++++ Data records ++++

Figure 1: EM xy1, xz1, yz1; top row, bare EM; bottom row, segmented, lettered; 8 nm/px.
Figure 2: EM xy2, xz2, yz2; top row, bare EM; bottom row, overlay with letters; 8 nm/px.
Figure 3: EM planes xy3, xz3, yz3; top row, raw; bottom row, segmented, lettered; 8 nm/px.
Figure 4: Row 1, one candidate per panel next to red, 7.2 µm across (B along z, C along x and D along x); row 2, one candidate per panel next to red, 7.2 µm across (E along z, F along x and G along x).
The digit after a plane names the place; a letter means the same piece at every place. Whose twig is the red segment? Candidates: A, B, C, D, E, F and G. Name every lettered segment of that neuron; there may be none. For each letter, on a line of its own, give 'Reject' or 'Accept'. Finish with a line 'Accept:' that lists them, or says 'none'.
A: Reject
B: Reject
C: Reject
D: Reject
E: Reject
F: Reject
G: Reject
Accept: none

++++
++++ Data records ++++

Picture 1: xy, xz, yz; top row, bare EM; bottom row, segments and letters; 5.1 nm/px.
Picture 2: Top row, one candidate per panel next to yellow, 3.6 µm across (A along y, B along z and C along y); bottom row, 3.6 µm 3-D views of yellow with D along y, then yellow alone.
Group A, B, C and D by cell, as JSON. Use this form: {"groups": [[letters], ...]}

++++

(Exercise brief):
Each line in the listing above that contains "next" should be copied.

(Answer space):
Figure 4: Row 1, one candidate per panel next to red, 7.2 µm across (B along z, C along x and D along x); row 2, one candidate per panel next to red, 7.2 µm across (E along z, F along x and G along x).
Picture 2: Top row, one candidate per panel next to yellow, 3.6 µm across (A along y, B along z and C along y); bottom row, 3.6 µm 3-D views of yellow with D along y, then yellow alone.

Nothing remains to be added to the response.